[Page excerpt]
┄┄┄┄┄┄┄┄┄┄┄┄┄┄┄┄┄┄┄┄

A street scene in Kashgar, in the Xinjiang region of China, where Uighurs and other Muslims have been detained in camps. Photo / The New York Times

Chinese officials said this week that most of the inmates in its re education camps for Muslim minorities — a vast network of detention centres estimated to have held 1 million people or more — have been released. But the United States, experts on Chinese policies, and ethnic Uighur Muslims abroad quickly contested the claim.

They said there was no evidence of mass releases from the camps across the Xinjiang region in China's northwest and that people who had nominally been freed often effectively remained in captivity, including being forced into labor programs instead.

The State Department and the Pentagon, which have criticized China's policies on Muslims for months, released the same long, forceful statement that said they were "unable to verify the vague claims" and that the Communist Party continued to show "extreme hostility to all religious faiths."

┄┄┄┄┄┄┄┄┄┄┄┄┄┄┄┄┄┄┄┄

[Recorded information]
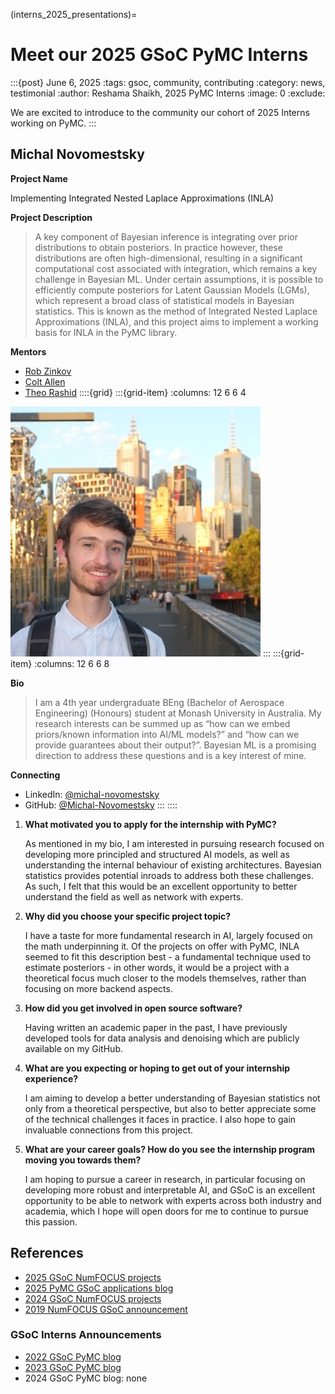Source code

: (interns_2025_presentations)=
# Meet our 2025 GSoC PyMC Interns

:::{post} June 6, 2025
:tags: gsoc, community, contributing
:category: news, testimonial
:author: Reshama Shaikh, 2025 PyMC Interns
:image: 0
:exclude:

We are excited to introduce to the community our cohort of 2025 Interns working on PyMC.
:::


## Michal Novomestsky

**Project Name**

Implementing Integrated Nested Laplace Approximations (INLA)

**Project Description**

>A key component of Bayesian inference is integrating over prior distributions to obtain posteriors. In practice however, these distributions are often high-dimensional, resulting in a significant computational cost associated with integration, which remains a key challenge in Bayesian ML. Under certain assumptions, it is possible to efficiently compute posteriors for Latent Gaussian Models (LGMs), which represent a broad class of statistical models in Bayesian statistics. This is known as the method of Integrated Nested Laplace Approximations (INLA), and this project aims to implement a working basis for INLA in the PyMC library.

**Mentors**
- [Rob Zinkov](https://github.com/zaxtax)
- [Colt Allen](https://github.com/ColtAllen)
- [Theo Rashid](https://github.com/theorashid)
::::{grid}
:::{grid-item}
:columns: 12 6 6 4

![photo of Michael Novomestsky](../_static/gsoc_2025/michael-novomestsky.jpeg)
:::
:::{grid-item}
:columns: 12 6 6 8

**Bio**
>I am a 4th year undergraduate BEng (Bachelor of Aerospace Engineering) (Honours) student at Monash University in Australia. My research interests can be summed up as “how can we embed priors/known information into AI/ML models?” and “how can we provide guarantees about their output?”. Bayesian ML is a promising direction to address these questions and is a key interest of mine.

**Connecting**
- LinkedIn: [@michal-novomestsky](https://linkedin.com/in/michal-novomestsky)
- GitHub: [@Michal-Novomestsky](https://github.com/Michal-Novomestsky)
:::
::::


1. __What motivated you to apply for the internship with PyMC?__ 
  
     As mentioned in my bio, I am interested in pursuing research focused on developing more principled and structured AI models, as well as understanding the internal behaviour of existing architectures. Bayesian statistics provides potential inroads to address both these challenges. As such, I felt that this would be an excellent opportunity to better understand the field as well as network with experts.

1. __Why did you choose your specific project topic?__

     I have a taste for more fundamental research in AI, largely focused on the math underpinning it. Of the projects on offer with PyMC, INLA seemed to fit this description best - a fundamental technique used to estimate posteriors - in other words, it would be a project with a theoretical focus much closer to the models themselves, rather than focusing on more backend aspects.

1. __How did you get involved in open source software?__

     Having written an academic paper in the past, I have previously developed tools for data analysis and denoising which are publicly available on my GitHub.

1. __What are you expecting or hoping to get out of your internship experience?__

     I am aiming to develop a better understanding of Bayesian statistics not only from a theoretical perspective, but also to better appreciate some of the technical challenges it faces in practice. I also hope to gain invaluable connections from this project.

1.  __What are your career goals? How do you see the internship program moving you towards them?__

     I am hoping to pursue a career in research, in particular focusing on developing more robust and interpretable AI, and GSoC is an excellent opportunity to be able to network with experts across both industry and academia, which I hope will open doors for me to continue to pursue this passion.




## References

- [2025 GSoC NumFOCUS projects](https://summerofcode.withgoogle.com/programs/2025/organizations/numfocus)
- [2025 PyMC GSoC applications blog](https://www.pymc.io/blog/blog_gsoc_2025_announcement.html)
- [2024 GSoC NumFOCUS projects](https://summerofcode.withgoogle.com/programs/2024/organizations/numfocus)
- [2019 NumFOCUS GSoC announcement](https://numfocus.org/blog/meet-our-2019-gsoc-students-part-2)

### GSoC Interns Announcements
- [2022 GSoC PyMC blog](https://www.pymc.io/blog/blog_gsoc_2022.html)
- [2023 GSoC PyMC blog](https://www.pymc.io/blog/blog_gsoc_2023.html)
- 2024 GSoC PyMC blog: none

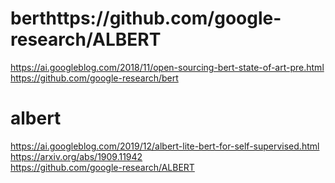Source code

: # berthttps://github.com/google-research/ALBERT
https://ai.googleblog.com/2018/11/open-sourcing-bert-state-of-art-pre.html <br>
https://github.com/google-research/bert <br>
# albert
https://ai.googleblog.com/2019/12/albert-lite-bert-for-self-supervised.html <br>
https://arxiv.org/abs/1909.11942 <br>
https://github.com/google-research/ALBERT <br>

┄┄┄┄┄┄┄┄┄┄┄┄┄┄┄┄┄┄┄┄

[To do]
a. Reproduce the stretch of the Xinjiang camps passage from "A street scene" through "contested the claim.", substituting "detention facilities" for "detention centres".
b. Carry the Xinjiang camps passage forward with a paragraph that picks up after its final sentence.

[Answers provided]
a.
A street scene in Kashgar, in the Xinjiang region of China, where Uighurs and other Muslims have been detained in camps. Photo / The New York Times

Chinese officials said this week that most of the inmates in its re education camps for Muslim minorities — a vast network of detention facilities estimated to have held 1 million people or more — have been released. But the United States, experts on Chinese policies, and ethnic Uighur Muslims abroad quickly contested the claim.

b.
The unexpected announcement in Beijing appeared intended to blunt growing international condemnation of the camps. It was made by two top officials in the regional government of Xinjiang, the northwest region where the Chinese Communist Party has set up the centres to hold Muslims, most of whom are Turkic-speaking Uighurs, and systems of electronic surveillance in towns and cities. The officials indicated that most inmates had "returned to society."

The World Uyghur Congress, a Munich-based group that campaigns for self-determination, dismissed the two officials' claims as following "a predictable pattern of dubious statements."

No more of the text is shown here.